Exercise objective —
The lines below starting at the line containing "玄関入ってすぐのスペースにな" and ending at the line containing "22 Un Dievs" are to be repeated exactly, with both ends kept and nothing else added.

○ ○ ○ ○

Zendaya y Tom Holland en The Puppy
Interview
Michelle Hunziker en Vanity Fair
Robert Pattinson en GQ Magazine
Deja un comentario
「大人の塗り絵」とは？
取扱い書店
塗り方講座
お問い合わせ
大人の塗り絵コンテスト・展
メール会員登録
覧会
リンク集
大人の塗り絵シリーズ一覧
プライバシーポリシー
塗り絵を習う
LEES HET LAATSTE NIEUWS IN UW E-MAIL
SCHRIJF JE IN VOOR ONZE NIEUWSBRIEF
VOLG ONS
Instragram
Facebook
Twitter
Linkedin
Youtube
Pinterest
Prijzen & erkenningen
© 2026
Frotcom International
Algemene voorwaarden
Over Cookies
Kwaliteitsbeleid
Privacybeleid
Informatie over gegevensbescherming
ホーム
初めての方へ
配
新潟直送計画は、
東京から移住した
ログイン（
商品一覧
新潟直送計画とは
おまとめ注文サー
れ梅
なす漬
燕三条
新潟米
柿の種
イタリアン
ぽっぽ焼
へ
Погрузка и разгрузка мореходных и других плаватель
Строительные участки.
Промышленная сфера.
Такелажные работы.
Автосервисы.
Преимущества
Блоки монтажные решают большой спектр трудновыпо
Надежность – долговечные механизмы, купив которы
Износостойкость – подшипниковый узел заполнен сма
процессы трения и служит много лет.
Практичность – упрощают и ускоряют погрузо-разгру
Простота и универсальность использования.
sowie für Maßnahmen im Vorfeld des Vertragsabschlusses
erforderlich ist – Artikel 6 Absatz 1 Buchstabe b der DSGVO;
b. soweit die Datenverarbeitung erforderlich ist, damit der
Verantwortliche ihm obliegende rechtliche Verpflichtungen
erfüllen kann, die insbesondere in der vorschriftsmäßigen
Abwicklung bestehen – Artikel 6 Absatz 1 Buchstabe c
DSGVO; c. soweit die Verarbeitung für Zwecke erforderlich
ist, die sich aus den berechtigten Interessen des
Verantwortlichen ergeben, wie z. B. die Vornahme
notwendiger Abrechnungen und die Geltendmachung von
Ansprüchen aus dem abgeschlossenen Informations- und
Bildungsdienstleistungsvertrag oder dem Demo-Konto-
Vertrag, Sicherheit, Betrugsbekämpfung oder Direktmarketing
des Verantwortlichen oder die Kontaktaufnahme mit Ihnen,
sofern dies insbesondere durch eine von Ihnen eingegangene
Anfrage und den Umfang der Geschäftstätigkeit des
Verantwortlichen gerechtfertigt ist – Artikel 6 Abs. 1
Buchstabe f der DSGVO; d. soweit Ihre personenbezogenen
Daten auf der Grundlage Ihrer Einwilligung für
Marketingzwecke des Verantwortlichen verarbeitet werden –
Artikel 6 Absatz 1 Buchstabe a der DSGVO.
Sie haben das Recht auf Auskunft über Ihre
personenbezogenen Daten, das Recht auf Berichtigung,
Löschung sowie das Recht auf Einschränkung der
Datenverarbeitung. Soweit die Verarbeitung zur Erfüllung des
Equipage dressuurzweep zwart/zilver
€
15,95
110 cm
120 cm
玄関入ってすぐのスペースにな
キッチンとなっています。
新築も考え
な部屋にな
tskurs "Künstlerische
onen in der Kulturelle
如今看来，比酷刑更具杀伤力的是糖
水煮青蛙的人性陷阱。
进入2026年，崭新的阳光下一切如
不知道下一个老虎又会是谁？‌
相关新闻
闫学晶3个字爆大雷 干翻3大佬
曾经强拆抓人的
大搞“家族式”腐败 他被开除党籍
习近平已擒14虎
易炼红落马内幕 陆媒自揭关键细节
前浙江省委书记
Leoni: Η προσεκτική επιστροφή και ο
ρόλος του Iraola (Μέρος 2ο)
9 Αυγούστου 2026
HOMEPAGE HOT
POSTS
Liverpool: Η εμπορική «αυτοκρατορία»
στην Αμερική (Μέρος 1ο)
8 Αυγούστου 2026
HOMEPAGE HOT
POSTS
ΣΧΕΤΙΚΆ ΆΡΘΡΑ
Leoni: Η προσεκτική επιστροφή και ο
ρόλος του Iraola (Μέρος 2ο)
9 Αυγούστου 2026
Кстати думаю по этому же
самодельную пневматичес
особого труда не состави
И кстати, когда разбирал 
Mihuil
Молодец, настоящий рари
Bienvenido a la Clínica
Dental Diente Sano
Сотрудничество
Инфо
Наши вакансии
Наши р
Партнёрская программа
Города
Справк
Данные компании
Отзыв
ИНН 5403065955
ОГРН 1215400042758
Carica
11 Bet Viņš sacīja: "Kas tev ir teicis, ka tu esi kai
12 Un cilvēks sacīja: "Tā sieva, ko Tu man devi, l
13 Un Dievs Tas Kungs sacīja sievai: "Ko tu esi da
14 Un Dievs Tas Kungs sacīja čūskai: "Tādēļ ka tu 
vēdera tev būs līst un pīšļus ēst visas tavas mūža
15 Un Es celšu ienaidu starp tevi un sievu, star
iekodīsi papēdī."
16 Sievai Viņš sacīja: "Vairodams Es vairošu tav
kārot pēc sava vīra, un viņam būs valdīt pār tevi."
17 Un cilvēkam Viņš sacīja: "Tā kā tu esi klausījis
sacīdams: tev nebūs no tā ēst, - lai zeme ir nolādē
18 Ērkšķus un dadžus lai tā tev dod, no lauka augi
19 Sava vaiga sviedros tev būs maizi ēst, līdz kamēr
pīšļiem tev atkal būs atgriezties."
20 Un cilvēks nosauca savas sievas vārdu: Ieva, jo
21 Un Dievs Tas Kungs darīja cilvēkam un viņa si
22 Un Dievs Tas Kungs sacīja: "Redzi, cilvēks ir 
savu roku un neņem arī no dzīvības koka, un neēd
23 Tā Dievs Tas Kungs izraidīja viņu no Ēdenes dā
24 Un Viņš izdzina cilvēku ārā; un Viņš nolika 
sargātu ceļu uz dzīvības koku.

○ ○ ○ ○

Your response —
玄関入ってすぐのスペースにな
キッチンとなっています。
新築も考え
な部屋にな
tskurs "Künstlerische
onen in der Kulturelle
如今看来，比酷刑更具杀伤力的是糖
水煮青蛙的人性陷阱。
进入2026年，崭新的阳光下一切如
不知道下一个老虎又会是谁？‌
相关新闻
闫学晶3个字爆大雷 干翻3大佬
曾经强拆抓人的
大搞“家族式”腐败 他被开除党籍
习近平已擒14虎
易炼红落马内幕 陆媒自揭关键细节
前浙江省委书记
Leoni: Η προσεκτική επιστροφή και ο
ρόλος του Iraola (Μέρος 2ο)
9 Αυγούστου 2026
HOMEPAGE HOT
POSTS
Liverpool: Η εμπορική «αυτοκρατορία»
στην Αμερική (Μέρος 1ο)
8 Αυγούστου 2026
HOMEPAGE HOT
POSTS
ΣΧΕΤΙΚΆ ΆΡΘΡΑ
Leoni: Η προσεκτική επιστροφή και ο
ρόλος του Iraola (Μέρος 2ο)
9 Αυγούστου 2026
Кстати думаю по этому же
самодельную пневматичес
особого труда не состави
И кстати, когда разбирал 
Mihuil
Молодец, настоящий рари
Bienvenido a la Clínica
Dental Diente Sano
Сотрудничество
Инфо
Наши вакансии
Наши р
Партнёрская программа
Города
Справк
Данные компании
Отзыв
ИНН 5403065955
ОГРН 1215400042758
Carica
11 Bet Viņš sacīja: "Kas tev ir teicis, ka tu esi kai
12 Un cilvēks sacīja: "Tā sieva, ko Tu man devi, l
13 Un Dievs Tas Kungs sacīja sievai: "Ko tu esi da
14 Un Dievs Tas Kungs sacīja čūskai: "Tādēļ ka tu 
vēdera tev būs līst un pīšļus ēst visas tavas mūža
15 Un Es celšu ienaidu starp tevi un sievu, star
iekodīsi papēdī."
16 Sievai Viņš sacīja: "Vairodams Es vairošu tav
kārot pēc sava vīra, un viņam būs valdīt pār tevi."
17 Un cilvēkam Viņš sacīja: "Tā kā tu esi klausījis
sacīdams: tev nebūs no tā ēst, - lai zeme ir nolādē
18 Ērkšķus un dadžus lai tā tev dod, no lauka augi
19 Sava vaiga sviedros tev būs maizi ēst, līdz kamēr
pīšļiem tev atkal būs atgriezties."
20 Un cilvēks nosauca savas sievas vārdu: Ieva, jo
21 Un Dievs Tas Kungs darīja cilvēkam un viņa si
22 Un Dievs Tas Kungs sacīja: "Redzi, cilvēks ir 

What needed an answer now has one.